Second, FERC proposes that state officials agree on project selection procedures and assign development costs among the region’s ratepayers. RTOs and utilities currently relegate state utility regulators and other officials to mere stakeholders who can provide input into the planning process alongside numerous other interest groups and market participants. Elevating state officials might better equip them to scrutinize utility plans. Because state officials, and in particular utility regulators, have broad authority and influence over utilities, their involvement in the planning process might provide meaningful direct oversight.
FERC’s proposal does not explicitly connect state involvement to utility accountability. Rather, FERC Commissioners have emphasized that state buy-in is essential for the sort of large-scale transmission expansion FERC envisions. The proposal thus reflects a compromise that is designed to elicit broad support and lead to meaningful results while also allowing utilities and states to tailor outcomes.
While recognizing that FERC has attempted to balance competing interests, I suggest two modest changes that could create a more effective final rule.
First, FERC should specify a minimum set of benefits for assessing transmission projects. Under FERC’s proposal, planners may be able to discard viable projects by assuming they provide only one type of benefit (such as improved reliability). This is not a speculative concern — utilities are already doing it, and we know that this approach is wrong. Transmission provides numerous quantifiable benefits that FERC suggests in the rule, plus benefits that FERC has not included in its proposal (i.e., CO2 emissions reductions) as well as more speculative benefits, such as optionality and flexibility.

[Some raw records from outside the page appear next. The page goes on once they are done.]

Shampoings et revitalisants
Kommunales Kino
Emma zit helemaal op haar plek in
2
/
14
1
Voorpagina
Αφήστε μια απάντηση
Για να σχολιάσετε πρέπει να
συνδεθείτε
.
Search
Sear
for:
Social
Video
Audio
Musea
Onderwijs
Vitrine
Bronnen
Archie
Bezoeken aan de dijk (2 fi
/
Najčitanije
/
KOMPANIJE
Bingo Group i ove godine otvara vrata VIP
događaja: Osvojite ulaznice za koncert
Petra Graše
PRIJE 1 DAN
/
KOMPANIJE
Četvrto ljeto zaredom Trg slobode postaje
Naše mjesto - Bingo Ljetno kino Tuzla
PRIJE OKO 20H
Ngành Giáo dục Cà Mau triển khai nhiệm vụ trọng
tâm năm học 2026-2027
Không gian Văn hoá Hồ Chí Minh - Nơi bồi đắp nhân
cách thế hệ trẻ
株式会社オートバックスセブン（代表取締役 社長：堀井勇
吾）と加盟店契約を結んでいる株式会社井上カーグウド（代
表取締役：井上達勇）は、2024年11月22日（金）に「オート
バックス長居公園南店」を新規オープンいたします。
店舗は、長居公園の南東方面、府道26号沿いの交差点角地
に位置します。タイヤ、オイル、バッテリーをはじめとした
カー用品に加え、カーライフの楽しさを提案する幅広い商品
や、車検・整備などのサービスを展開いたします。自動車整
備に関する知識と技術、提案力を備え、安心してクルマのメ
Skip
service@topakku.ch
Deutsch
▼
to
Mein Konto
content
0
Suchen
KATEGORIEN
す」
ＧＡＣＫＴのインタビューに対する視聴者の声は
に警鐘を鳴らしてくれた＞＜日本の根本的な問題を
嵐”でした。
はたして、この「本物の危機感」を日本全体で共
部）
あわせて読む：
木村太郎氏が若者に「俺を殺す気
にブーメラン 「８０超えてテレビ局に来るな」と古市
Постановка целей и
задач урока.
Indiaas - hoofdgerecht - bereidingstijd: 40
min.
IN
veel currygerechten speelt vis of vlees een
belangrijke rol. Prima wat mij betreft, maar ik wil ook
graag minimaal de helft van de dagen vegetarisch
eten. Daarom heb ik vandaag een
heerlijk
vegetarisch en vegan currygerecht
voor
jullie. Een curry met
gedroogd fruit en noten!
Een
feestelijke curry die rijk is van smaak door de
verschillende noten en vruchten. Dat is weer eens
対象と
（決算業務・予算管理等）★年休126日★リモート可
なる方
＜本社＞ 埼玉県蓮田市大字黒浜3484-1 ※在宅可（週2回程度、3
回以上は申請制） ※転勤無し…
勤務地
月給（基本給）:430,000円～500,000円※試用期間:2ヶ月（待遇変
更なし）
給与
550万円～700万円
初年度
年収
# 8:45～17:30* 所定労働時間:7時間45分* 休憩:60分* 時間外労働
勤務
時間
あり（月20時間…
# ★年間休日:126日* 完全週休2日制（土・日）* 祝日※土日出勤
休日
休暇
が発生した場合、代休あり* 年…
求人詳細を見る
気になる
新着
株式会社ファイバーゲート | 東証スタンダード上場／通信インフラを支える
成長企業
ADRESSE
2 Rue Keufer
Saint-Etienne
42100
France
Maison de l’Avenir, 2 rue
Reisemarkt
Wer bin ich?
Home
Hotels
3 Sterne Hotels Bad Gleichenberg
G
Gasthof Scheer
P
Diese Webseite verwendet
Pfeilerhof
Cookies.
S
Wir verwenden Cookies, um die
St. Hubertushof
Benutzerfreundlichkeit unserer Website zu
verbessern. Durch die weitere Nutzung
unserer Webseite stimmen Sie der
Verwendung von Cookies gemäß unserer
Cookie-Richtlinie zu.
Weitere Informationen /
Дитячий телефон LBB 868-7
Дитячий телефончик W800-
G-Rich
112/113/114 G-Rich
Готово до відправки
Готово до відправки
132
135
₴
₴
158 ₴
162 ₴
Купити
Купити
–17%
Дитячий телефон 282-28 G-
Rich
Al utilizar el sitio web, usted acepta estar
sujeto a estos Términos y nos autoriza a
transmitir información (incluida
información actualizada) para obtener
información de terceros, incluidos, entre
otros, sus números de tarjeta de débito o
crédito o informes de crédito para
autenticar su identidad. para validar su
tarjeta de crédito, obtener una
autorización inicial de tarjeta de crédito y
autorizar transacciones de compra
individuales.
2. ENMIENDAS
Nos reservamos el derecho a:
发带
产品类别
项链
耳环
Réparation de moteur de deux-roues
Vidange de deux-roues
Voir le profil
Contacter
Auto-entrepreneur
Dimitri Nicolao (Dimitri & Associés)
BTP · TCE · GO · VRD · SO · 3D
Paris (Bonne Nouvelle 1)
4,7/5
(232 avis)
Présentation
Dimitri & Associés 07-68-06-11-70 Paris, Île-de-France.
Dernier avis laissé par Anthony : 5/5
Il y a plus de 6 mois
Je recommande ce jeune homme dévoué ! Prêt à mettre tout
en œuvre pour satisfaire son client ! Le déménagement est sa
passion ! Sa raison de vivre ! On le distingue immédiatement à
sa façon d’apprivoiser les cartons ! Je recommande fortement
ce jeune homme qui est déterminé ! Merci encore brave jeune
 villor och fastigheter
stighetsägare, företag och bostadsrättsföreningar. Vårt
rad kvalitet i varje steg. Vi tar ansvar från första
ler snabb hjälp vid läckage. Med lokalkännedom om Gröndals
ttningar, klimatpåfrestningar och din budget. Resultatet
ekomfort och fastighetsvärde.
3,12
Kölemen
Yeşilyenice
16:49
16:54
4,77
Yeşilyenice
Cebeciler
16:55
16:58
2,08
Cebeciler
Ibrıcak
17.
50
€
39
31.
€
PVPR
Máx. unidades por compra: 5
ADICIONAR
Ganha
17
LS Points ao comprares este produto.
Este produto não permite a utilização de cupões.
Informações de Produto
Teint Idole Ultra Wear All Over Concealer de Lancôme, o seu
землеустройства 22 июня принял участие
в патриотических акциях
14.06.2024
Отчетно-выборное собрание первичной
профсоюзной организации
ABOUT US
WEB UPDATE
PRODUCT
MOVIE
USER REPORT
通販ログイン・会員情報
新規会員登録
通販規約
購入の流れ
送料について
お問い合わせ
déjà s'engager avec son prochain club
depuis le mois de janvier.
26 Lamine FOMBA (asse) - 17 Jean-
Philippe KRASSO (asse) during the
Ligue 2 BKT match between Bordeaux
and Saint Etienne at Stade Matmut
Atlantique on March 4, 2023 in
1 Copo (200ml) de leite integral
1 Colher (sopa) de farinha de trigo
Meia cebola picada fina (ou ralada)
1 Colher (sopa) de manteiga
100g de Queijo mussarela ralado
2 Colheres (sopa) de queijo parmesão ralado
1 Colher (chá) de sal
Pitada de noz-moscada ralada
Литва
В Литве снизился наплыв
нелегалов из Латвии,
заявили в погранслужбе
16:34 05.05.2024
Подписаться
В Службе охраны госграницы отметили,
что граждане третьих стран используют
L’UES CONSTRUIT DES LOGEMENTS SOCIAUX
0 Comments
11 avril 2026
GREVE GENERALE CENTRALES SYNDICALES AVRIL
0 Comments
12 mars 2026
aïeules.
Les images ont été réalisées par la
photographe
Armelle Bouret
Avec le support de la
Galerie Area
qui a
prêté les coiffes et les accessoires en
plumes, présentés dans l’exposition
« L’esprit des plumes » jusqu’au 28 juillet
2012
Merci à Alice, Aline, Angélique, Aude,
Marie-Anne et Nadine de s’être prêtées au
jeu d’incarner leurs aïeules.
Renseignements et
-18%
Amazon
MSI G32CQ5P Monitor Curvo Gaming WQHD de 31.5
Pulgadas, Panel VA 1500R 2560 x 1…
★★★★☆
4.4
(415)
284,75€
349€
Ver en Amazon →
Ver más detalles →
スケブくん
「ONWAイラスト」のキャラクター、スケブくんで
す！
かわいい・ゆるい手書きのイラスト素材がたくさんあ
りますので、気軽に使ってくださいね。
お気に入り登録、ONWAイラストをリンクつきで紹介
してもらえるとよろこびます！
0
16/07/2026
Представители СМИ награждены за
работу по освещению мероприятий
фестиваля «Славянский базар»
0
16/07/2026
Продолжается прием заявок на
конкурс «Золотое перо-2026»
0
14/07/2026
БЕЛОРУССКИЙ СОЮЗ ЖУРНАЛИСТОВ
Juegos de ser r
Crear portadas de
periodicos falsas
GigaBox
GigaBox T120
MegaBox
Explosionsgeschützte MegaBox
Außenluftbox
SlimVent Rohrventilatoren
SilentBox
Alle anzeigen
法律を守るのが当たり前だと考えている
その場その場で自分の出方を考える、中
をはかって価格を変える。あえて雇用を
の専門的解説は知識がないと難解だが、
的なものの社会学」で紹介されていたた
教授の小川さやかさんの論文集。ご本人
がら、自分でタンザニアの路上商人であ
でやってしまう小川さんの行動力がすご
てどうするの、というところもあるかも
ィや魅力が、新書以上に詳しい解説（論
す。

Second, FERC should let state regulators decide whether transmission should be developed competitively. Regions have taken different approaches on competition. In New York and California, RTOs and state regulators have facilitated successful competitive processes. In New England, state officials are generally pro-competition and have urged the RTO and FERC to provide them with greater roles. In PJM, competition worked for several years until it mysteriously disappeared.
Other regions, however, have sided with utilities and made competition unworkable. While I believe that FERC has a legal obligation to push back against those anti-competitive state laws, acceding to utilities was clearly a core part of FERC’s compromise proposal. FERC could nonetheless leave the decision about the scope of competition up to state regulators, recognizing that a uniform national approach is unwarranted.
FERC has bigger plans
Modernizing transmission development is a massive undertaking, and last month’s proposal is an important milestone. But there’s much more to do. Around the country, generator interconnection rules and interregional transmission development fail to reflect the industry’s needs. Other issues, such as whether to incentivize advanced technologies or adapt operational rules to accommodate modern generation technologies, could ultimately be on FERC’s agenda.
FERC’s primary job is to protect consumers by improving industry performance. Regional transmission investment can provide numerous benefits to consumers, and improving development prospects is therefore among FERC’s most important tasks. As it turns its proposal into a final rule, the challenge before FERC is to ensure that transmission development is guided by those consumer benefits and is not dictated by utility self-interest.